Exercise directions
Copy every one of the following records word for word.

-- Start --

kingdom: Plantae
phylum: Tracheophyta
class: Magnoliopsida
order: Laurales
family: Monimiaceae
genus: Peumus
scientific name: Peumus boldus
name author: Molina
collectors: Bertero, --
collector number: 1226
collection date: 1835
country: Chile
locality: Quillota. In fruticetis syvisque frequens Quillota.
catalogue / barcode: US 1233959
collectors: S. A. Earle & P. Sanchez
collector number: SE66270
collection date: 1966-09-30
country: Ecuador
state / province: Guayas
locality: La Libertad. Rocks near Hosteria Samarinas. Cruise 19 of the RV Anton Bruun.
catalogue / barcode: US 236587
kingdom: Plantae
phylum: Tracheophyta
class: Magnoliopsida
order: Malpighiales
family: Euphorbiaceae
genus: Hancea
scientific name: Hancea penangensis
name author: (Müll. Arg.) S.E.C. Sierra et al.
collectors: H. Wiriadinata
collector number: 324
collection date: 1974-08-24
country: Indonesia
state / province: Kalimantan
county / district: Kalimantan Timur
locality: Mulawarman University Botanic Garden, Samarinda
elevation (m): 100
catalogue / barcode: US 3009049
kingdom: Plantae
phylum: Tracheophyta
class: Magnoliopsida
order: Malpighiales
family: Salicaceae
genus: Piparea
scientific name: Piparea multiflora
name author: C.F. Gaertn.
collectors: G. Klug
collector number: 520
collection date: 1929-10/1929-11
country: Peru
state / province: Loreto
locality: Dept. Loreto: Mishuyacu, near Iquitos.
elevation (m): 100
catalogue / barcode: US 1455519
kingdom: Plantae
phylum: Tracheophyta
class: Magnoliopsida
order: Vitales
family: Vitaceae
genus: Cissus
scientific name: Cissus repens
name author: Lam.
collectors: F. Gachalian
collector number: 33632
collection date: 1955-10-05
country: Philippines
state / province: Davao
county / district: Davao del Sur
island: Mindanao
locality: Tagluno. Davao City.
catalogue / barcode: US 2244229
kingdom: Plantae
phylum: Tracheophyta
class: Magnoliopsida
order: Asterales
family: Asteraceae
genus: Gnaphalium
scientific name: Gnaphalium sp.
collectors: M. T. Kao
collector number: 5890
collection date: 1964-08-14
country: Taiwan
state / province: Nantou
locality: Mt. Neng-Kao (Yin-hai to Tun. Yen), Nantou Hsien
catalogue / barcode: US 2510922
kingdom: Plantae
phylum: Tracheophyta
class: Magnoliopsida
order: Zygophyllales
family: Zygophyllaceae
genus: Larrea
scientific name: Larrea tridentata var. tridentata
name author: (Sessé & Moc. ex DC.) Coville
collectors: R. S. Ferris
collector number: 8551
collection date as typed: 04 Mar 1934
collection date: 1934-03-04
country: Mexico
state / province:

-- End --

Solution to the problem
kingdom: Plantae
phylum: Tracheophyta
class: Magnoliopsida
order: Laurales
family: Monimiaceae
genus: Peumus
scientific name: Peumus boldus
name author: Molina
collectors: Bertero, --
collector number: 1226
collection date: 1835
country: Chile
locality: Quillota. In fruticetis syvisque frequens Quillota.
catalogue / barcode: US 1233959
collectors: S. A. Earle & P. Sanchez
collector number: SE66270
collection date: 1966-09-30
country: Ecuador
state / province: Guayas
locality: La Libertad. Rocks near Hosteria Samarinas. Cruise 19 of the RV Anton Bruun.
catalogue / barcode: US 236587
kingdom: Plantae
phylum: Tracheophyta
class: Magnoliopsida
order: Malpighiales
family: Euphorbiaceae
genus: Hancea
scientific name: Hancea penangensis
name author: (Müll. Arg.) S.E.C. Sierra et al.
collectors: H. Wiriadinata
collector number: 324
collection date: 1974-08-24
country: Indonesia
state / province: Kalimantan
county / district: Kalimantan Timur
locality: Mulawarman University Botanic Garden, Samarinda
elevation (m): 100
catalogue / barcode: US 3009049
kingdom: Plantae
phylum: Tracheophyta
class: Magnoliopsida
order: Malpighiales
family: Salicaceae
genus: Piparea
scientific name: Piparea multiflora
name author: C.F. Gaertn.
collectors: G. Klug
collector number: 520
collection date: 1929-10/1929-11
country: Peru
state / province: Loreto
locality: Dept. Loreto: Mishuyacu, near Iquitos.
elevation (m): 100
catalogue / barcode: US 1455519
kingdom: Plantae
phylum: Tracheophyta
class: Magnoliopsida
order: Vitales
family: Vitaceae
genus: Cissus
scientific name: Cissus repens
name author: Lam.
collectors: F. Gachalian
collector number: 33632
collection date: 1955-10-05
country: Philippines
state / province: Davao
county / district: Davao del Sur
island: Mindanao
locality: Tagluno. Davao City.
catalogue / barcode: US 2244229
kingdom: Plantae
phylum: Tracheophyta
class: Magnoliopsida
order: Asterales
family: Asteraceae
genus: Gnaphalium
scientific name: Gnaphalium sp.
collectors: M. T. Kao
collector number: 5890
collection date: 1964-08-14
country: Taiwan
state / province: Nantou
locality: Mt. Neng-Kao (Yin-hai to Tun. Yen), Nantou Hsien
catalogue / barcode: US 2510922
kingdom: Plantae
phylum: Tracheophyta
class: Magnoliopsida
order: Zygophyllales
family: Zygophyllaceae
genus: Larrea
scientific name: Larrea tridentata var. tridentata
name author: (Sessé & Moc. ex DC.) Coville
collectors: R. S. Ferris
collector number: 8551
collection date as typed: 04 Mar 1934
collection date: 1934-03-04
country: Mexico
state / province:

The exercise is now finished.